┏━━
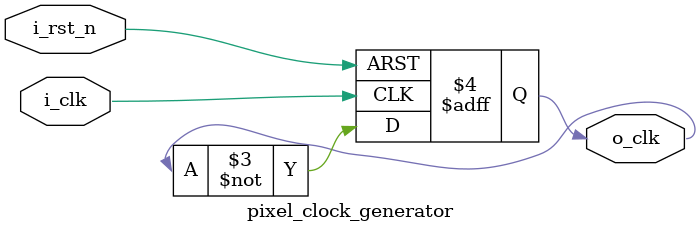
<source format=sv>
module sync_pulse_generator (
  input        i_clk,      // Input clock (pixel clock)
  input        i_rst_n,    // Asynchronous reset - active low
  output logic o_hsync_n,  // Horizontal sync pulse - active low
  output logic o_vsync_n,  // Vertical sync pulse - active low
  output logic o_hblank_n, // Blanking signal for RGB data - active low
  output logic o_vblank_n  // Blanking signal for RGB data - active low
  );

  // -- Local constants --
  // Visible frame dimensions
  localparam VISIBLE_WIDTH  = 10'd640;
  localparam VISIBLE_HEIGHT = 10'd480;
  // Horizontal timing signal widths
  localparam H_FRONT_PORCH_WIDTH = 10'd16;
  localparam H_SYNC_PULSE_WIDTH  = 10'd96;
  localparam H_BACK_PORCH_WIDTH  = 10'd48;
  // Vertical timing signal widths
  localparam V_FRONT_PORCH_WIDTH = 10'd11;
  localparam V_SYNC_PULSE_WIDTH  = 10'd2;
  localparam V_BACK_PORCH_WIDTH  = 10'd31;
  // Total line width
  localparam LINE_WIDTH = VISIBLE_WIDTH + H_FRONT_PORCH_WIDTH
                        + H_SYNC_PULSE_WIDTH + H_BACK_PORCH_WIDTH;
  // Total frame height
  localparam FRAME_HEIGHT = VISIBLE_HEIGHT + V_FRONT_PORCH_WIDTH
                        + V_SYNC_PULSE_WIDTH + V_BACK_PORCH_WIDTH;
  // 10-bit one to increment the counters
  localparam ONE = 10'd1;

  // -- Local variables -- 
  logic [9:0] pixel_count, next_pixel_count;
  logic [9:0] line_count, next_line_count;

  // -- Continuous assignments -- 
  assign next_pixel_count = pixel_count + ONE;
  assign next_line_count  = line_count + ONE;

  // -- Sequential logic --
  // Counter to count the number of pixels displayed
  always_ff @ (posedge i_clk or negedge i_rst_n) begin : PixelCount
    if (~i_rst_n) begin
      pixel_count <= '0;
    end else begin
      if (next_pixel_count == LINE_WIDTH) begin
        pixel_count <= '0;
      end else begin
        pixel_count <= next_pixel_count; 
      end // else
    end // else
  end : PixelCount

  // Counter to count the number of lines displayed
  always_ff @ (posedge i_clk or negedge i_rst_n) begin : LineCount
    if (~i_rst_n) begin
      line_count <= '0;
    end else if (next_pixel_count == LINE_WIDTH) begin
	  if (next_line_count == FRAME_HEIGHT) begin
        line_count <= '0;
      end else begin 
        line_count <= next_line_count;
      end // else
    end // else if (next_pixel_count == LINE_WIDTH)
  end : LineCount

  // Generate hsync pulse - start with the sync pulse
  always_ff @ (posedge i_clk or negedge i_rst_n) begin : HSyncPulse
    if (~i_rst_n) begin
      o_hsync_n <= '0; 
    end else begin
      if (next_pixel_count == H_SYNC_PULSE_WIDTH) begin
        o_hsync_n <= '1;
      end else if (next_pixel_count == LINE_WIDTH) begin
        o_hsync_n <= '0;
      end // else if (~|next_pixel_count)     
    end // else
  end : HSyncPulse  

  // Generate vsync pulse - start with the sync pulse
  always_ff @ (posedge i_clk or negedge i_rst_n) begin : VSyncPulse
    if (~i_rst_n) begin
      o_vsync_n <= '0;
    end else if (next_pixel_count == LINE_WIDTH) begin
      if (next_line_count == V_SYNC_PULSE_WIDTH) begin
        o_vsync_n <= '1;
      end else if (next_line_count == FRAME_HEIGHT) begin
        o_vsync_n <= '0;
      end // else if (next_line_count == FRAME_HEIGHT)
    end // else if (next_pixel_count == LINE_WIDTH)
  end : VSyncPulse  

  // Generate horizontal blanking signal
  always_ff @ (posedge i_clk or negedge i_rst_n) begin : HorizontalBlankPulse
    if (~i_rst_n) begin
      o_hblank_n <= '0;
    end else if (next_pixel_count == H_SYNC_PULSE_WIDTH + H_BACK_PORCH_WIDTH) begin
      o_hblank_n <= '1;
    end else if (next_pixel_count == LINE_WIDTH - H_FRONT_PORCH_WIDTH) begin
      o_hblank_n <= '0;
    end // else if (next_pixel_count == LINE_WIDTH - H_FRONT_PORCH_WIDTH)
  end : HorizontalBlankPulse 

  // Generate vertical blanking signal
  always_ff @ (posedge i_clk or negedge i_rst_n) begin : VerticalBlankPulse
    if (~i_rst_n) begin
      o_vblank_n <= '0;
    end else if (next_pixel_count == LINE_WIDTH) begin
      if (next_line_count == V_SYNC_PULSE_WIDTH + V_BACK_PORCH_WIDTH) begin
        o_vblank_n <= '1;
      end else if (next_line_count == FRAME_HEIGHT - V_FRONT_PORCH_WIDTH) begin
        o_vblank_n <= '0;
      end // else if (next_line_count == FRAME_HEIGHT - V_FRONT_PORCH_WIDTH)
    end // else if (next_pixel_count == LINE_WIDTH)
  end : VerticalBlankPulse 

endmodule

// -- Pixel Clock Generator --
// For a VGA 640x480 resolution with a 60 Hz refresh rate,
// the standard pixel clock is 25.175 MHz.
// The DE10-Lite FPGA onboard 50 MHz clock can be divided down
// by two to easily get 25 MHz, which is close enough to 25.175 MHz.
module pixel_clock_generator (
  input        i_clk,   // FPGA 50 MHz clock
  input        i_rst_n, // Synchronous reset - active low
  output logic o_clk    // 25 MHz output clock
  );

  always_ff @ (posedge i_clk or negedge i_rst_n) begin : FreqDiv
    if (~i_rst_n) begin
      o_clk <= '0;
    end // if (~i_rst_n)
    else begin
      o_clk <= ~o_clk;
    end // else
  end : FreqDiv

endmodule
</source>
┗━━
Send back every line of the listing exactly. Omit the images.

<source format=sv>
module sync_pulse_generator (
  input        i_clk,      // Input clock (pixel clock)
  input        i_rst_n,    // Asynchronous reset - active low
  output logic o_hsync_n,  // Horizontal sync pulse - active low
  output logic o_vsync_n,  // Vertical sync pulse - active low
  output logic o_hblank_n, // Blanking signal for RGB data - active low
  output logic o_vblank_n  // Blanking signal for RGB data - active low
  );

  // -- Local constants --
  // Visible frame dimensions
  localparam VISIBLE_WIDTH  = 10'd640;
  localparam VISIBLE_HEIGHT = 10'd480;
  // Horizontal timing signal widths
  localparam H_FRONT_PORCH_WIDTH = 10'd16;
  localparam H_SYNC_PULSE_WIDTH  = 10'd96;
  localparam H_BACK_PORCH_WIDTH  = 10'd48;
  // Vertical timing signal widths
  localparam V_FRONT_PORCH_WIDTH = 10'd11;
  localparam V_SYNC_PULSE_WIDTH  = 10'd2;
  localparam V_BACK_PORCH_WIDTH  = 10'd31;
  // Total line width
  localparam LINE_WIDTH = VISIBLE_WIDTH + H_FRONT_PORCH_WIDTH
                        + H_SYNC_PULSE_WIDTH + H_BACK_PORCH_WIDTH;
  // Total frame height
  localparam FRAME_HEIGHT = VISIBLE_HEIGHT + V_FRONT_PORCH_WIDTH
                        + V_SYNC_PULSE_WIDTH + V_BACK_PORCH_WIDTH;
  // 10-bit one to increment the counters
  localparam ONE = 10'd1;

  // -- Local variables -- 
  logic [9:0] pixel_count, next_pixel_count;
  logic [9:0] line_count, next_line_count;

  // -- Continuous assignments -- 
  assign next_pixel_count = pixel_count + ONE;
  assign next_line_count  = line_count + ONE;

  // -- Sequential logic --
  // Counter to count the number of pixels displayed
  always_ff @ (posedge i_clk or negedge i_rst_n) begin : PixelCount
    if (~i_rst_n) begin
      pixel_count <= '0;
    end else begin
      if (next_pixel_count == LINE_WIDTH) begin
        pixel_count <= '0;
      end else begin
        pixel_count <= next_pixel_count; 
      end // else
    end // else
  end : PixelCount

  // Counter to count the number of lines displayed
  always_ff @ (posedge i_clk or negedge i_rst_n) begin : LineCount
    if (~i_rst_n) begin
      line_count <= '0;
    end else if (next_pixel_count == LINE_WIDTH) begin
	  if (next_line_count == FRAME_HEIGHT) begin
        line_count <= '0;
      end else begin 
        line_count <= next_line_count;
      end // else
    end // else if (next_pixel_count == LINE_WIDTH)
  end : LineCount

  // Generate hsync pulse - start with the sync pulse
  always_ff @ (posedge i_clk or negedge i_rst_n) begin : HSyncPulse
    if (~i_rst_n) begin
      o_hsync_n <= '0; 
    end else begin
      if (next_pixel_count == H_SYNC_PULSE_WIDTH) begin
        o_hsync_n <= '1;
      end else if (next_pixel_count == LINE_WIDTH) begin
        o_hsync_n <= '0;
      end // else if (~|next_pixel_count)     
    end // else
  end : HSyncPulse  

  // Generate vsync pulse - start with the sync pulse
  always_ff @ (posedge i_clk or negedge i_rst_n) begin : VSyncPulse
    if (~i_rst_n) begin
      o_vsync_n <= '0;
    end else if (next_pixel_count == LINE_WIDTH) begin
      if (next_line_count == V_SYNC_PULSE_WIDTH) begin
        o_vsync_n <= '1;
      end else if (next_line_count == FRAME_HEIGHT) begin
        o_vsync_n <= '0;
      end // else if (next_line_count == FRAME_HEIGHT)
    end // else if (next_pixel_count == LINE_WIDTH)
  end : VSyncPulse  

  // Generate horizontal blanking signal
  always_ff @ (posedge i_clk or negedge i_rst_n) begin : HorizontalBlankPulse
    if (~i_rst_n) begin
      o_hblank_n <= '0;
    end else if (next_pixel_count == H_SYNC_PULSE_WIDTH + H_BACK_PORCH_WIDTH) begin
      o_hblank_n <= '1;
    end else if (next_pixel_count == LINE_WIDTH - H_FRONT_PORCH_WIDTH) begin
      o_hblank_n <= '0;
    end // else if (next_pixel_count == LINE_WIDTH - H_FRONT_PORCH_WIDTH)
  end : HorizontalBlankPulse 

  // Generate vertical blanking signal
  always_ff @ (posedge i_clk or negedge i_rst_n) begin : VerticalBlankPulse
    if (~i_rst_n) begin
      o_vblank_n <= '0;
    end else if (next_pixel_count == LINE_WIDTH) begin
      if (next_line_count == V_SYNC_PULSE_WIDTH + V_BACK_PORCH_WIDTH) begin
        o_vblank_n <= '1;
      end else if (next_line_count == FRAME_HEIGHT - V_FRONT_PORCH_WIDTH) begin
        o_vblank_n <= '0;
      end // else if (next_line_count == FRAME_HEIGHT - V_FRONT_PORCH_WIDTH)
    end // else if (next_pixel_count == LINE_WIDTH)
  end : VerticalBlankPulse 

endmodule

// -- Pixel Clock Generator --
// For a VGA 640x480 resolution with a 60 Hz refresh rate,
// the standard pixel clock is 25.175 MHz.
// The DE10-Lite FPGA onboard 50 MHz clock can be divided down
// by two to easily get 25 MHz, which is close enough to 25.175 MHz.
module pixel_clock_generator (
  input        i_clk,   // FPGA 50 MHz clock
  input        i_rst_n, // Synchronous reset - active low
  output logic o_clk    // 25 MHz output clock
  );

  always_ff @ (posedge i_clk or negedge i_rst_n) begin : FreqDiv
    if (~i_rst_n) begin
      o_clk <= '0;
    end // if (~i_rst_n)
    else begin
      o_clk <= ~o_clk;
    end // else
  end : FreqDiv

endmodule
</source>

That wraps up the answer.